[指示と条件]:
読解文のうち、「updated 10.19.2011」を含む箇所から始め、「に考察している作品は少ない。」で終わる部分を、一字一句違えずに書き写してください。

[読解文]:

———

われわれは、真の大災厄後にどのような生を生きるのか?

文=

updated 10.19.2011

3.11から一ヵ月くらいの麻痺した時間の中で、むずむずと見直したくなったフィクション作品がいくつかある。映画で言えばフランク・ダラボン『ミスト』とスティーヴン・スピルバーグ『宇宙戦争』だし、読み物で言えばフィリップ・K・ディック『ドクター・ブラッドマネー』や『最後から二番目の真実』あたり、そしてコミックではこの『ウォーキング・デッド』だった。これらの作品に接したいと感じたというより、ほかのフィクションすべてがバカバカしく無効なものに感じられたという方が正確だろう。特に『ウォーキング・デッド』のように、大災厄の後を生きることになる人間たちがどのように変化してゆくのか、もしくは、文明というものによってかろうじて「人間らしさ」の外枠を保っている我々が、文明崩壊後にどのような本性をさらけだすことになるのか、ということについて直截かつ精密に考察している作品は少ない。

まず電気や水道といったインフラは消え去り、食料の供給は止まる。災厄直後は、通りを掠奪者たちが暴れまわっていることだろうし、それが収まる頃にはゾンビが人肉をもとめて徘徊し始めている。世界の根本的な変化に対応し、建設的な行動を選択する者もいるだろうし、刻一刻と悪化してゆく状況を否認し内的混乱の中で命を失う者もいるだろう。そしてなによりも、建設的な行動の定義を巡って、人間同士の激しい対立が生じるはずなのだ。たとえば、己と自らのグループの人命を最優先するとして、ほかの者の犠牲はどこまで許されるのか。法の消滅したとき、人間はどんなルールに従うことになるのか。あるいは、どんなルールを設定するべきなのか。

———

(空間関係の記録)
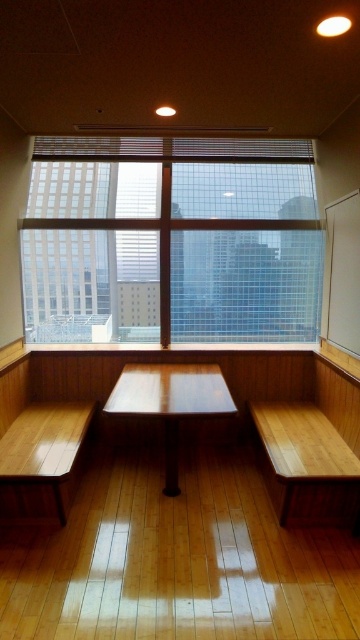
Does wooden bench at right have a lesser width compared to wooden picnic table at center?

Yes, wooden bench at right is thinner than wooden picnic table at center.

Which is behind, point (312, 433) or point (169, 442)?

Point (312, 433)

Is point (293, 472) positioned after point (141, 392)?

No, (293, 472) is closer to viewer.

You are a GUI agent. You are given a task and a screenshot of the screen. Output one action in this format:
    pyautogui.click(x=<x>, y=<y>)
    Task: Click on the wooden bench at right
    Image resolution: width=360 pixels, height=640 pixels.
    Given the screenshot: What is the action you would take?
    pyautogui.click(x=312, y=452)

In the scene shown: Can you confirm if light brown wood bench at left is taller than wooden picnic table at center?

In fact, light brown wood bench at left may be shorter than wooden picnic table at center.

In the scene shown: Which is more to the left, light brown wood bench at left or wooden picnic table at center?

light brown wood bench at left

Is point (30, 435) farther from viewer compared to point (123, 390)?

No, (30, 435) is in front of (123, 390).

Image resolution: width=360 pixels, height=640 pixels. I want to click on light brown wood bench at left, so click(41, 460).

Which of these two, clear glass window at upper center or wooden bench at right, stands taller?

clear glass window at upper center is taller.

Is clear glass window at upper center above wooden bench at right?

Correct, clear glass window at upper center is located above wooden bench at right.

Identify the location of clear glass window at upper center. (172, 241).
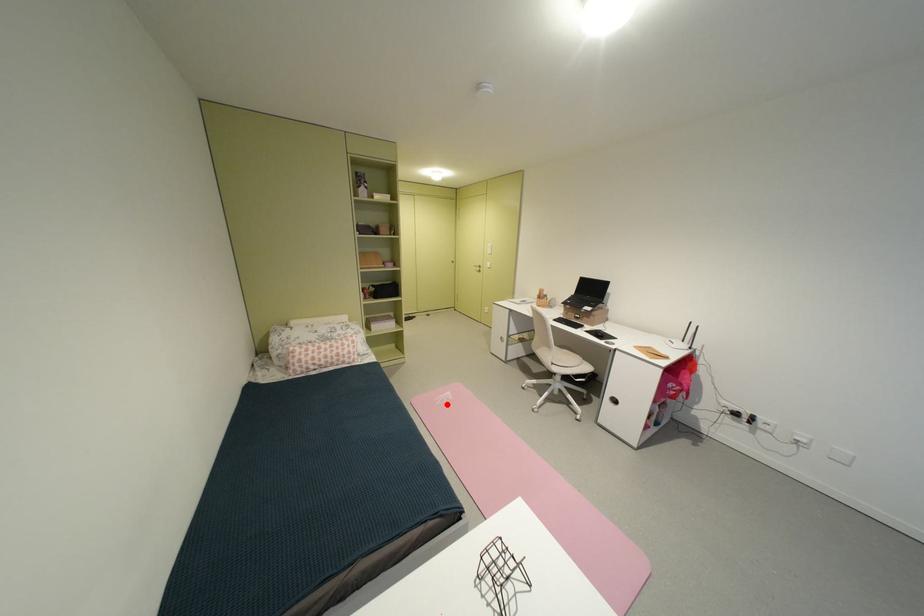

———

[解答]:
updated 10.19.2011

3.11から一ヵ月くらいの麻痺した時間の中で、むずむずと見直したくなったフィクション作品がいくつかある。映画で言えばフランク・ダラボン『ミスト』とスティーヴン・スピルバーグ『宇宙戦争』だし、読み物で言えばフィリップ・K・ディック『ドクター・ブラッドマネー』や『最後から二番目の真実』あたり、そしてコミックではこの『ウォーキング・デッド』だった。これらの作品に接したいと感じたというより、ほかのフィクションすべてがバカバカしく無効なものに感じられたという方が正確だろう。特に『ウォーキング・デッド』のように、大災厄の後を生きることになる人間たちがどのように変化してゆくのか、もしくは、文明というものによってかろうじて「人間らしさ」の外枠を保っている我々が、文明崩壊後にどのような本性をさらけだすことになるのか、ということについて直截かつ精密に考察している作品は少ない。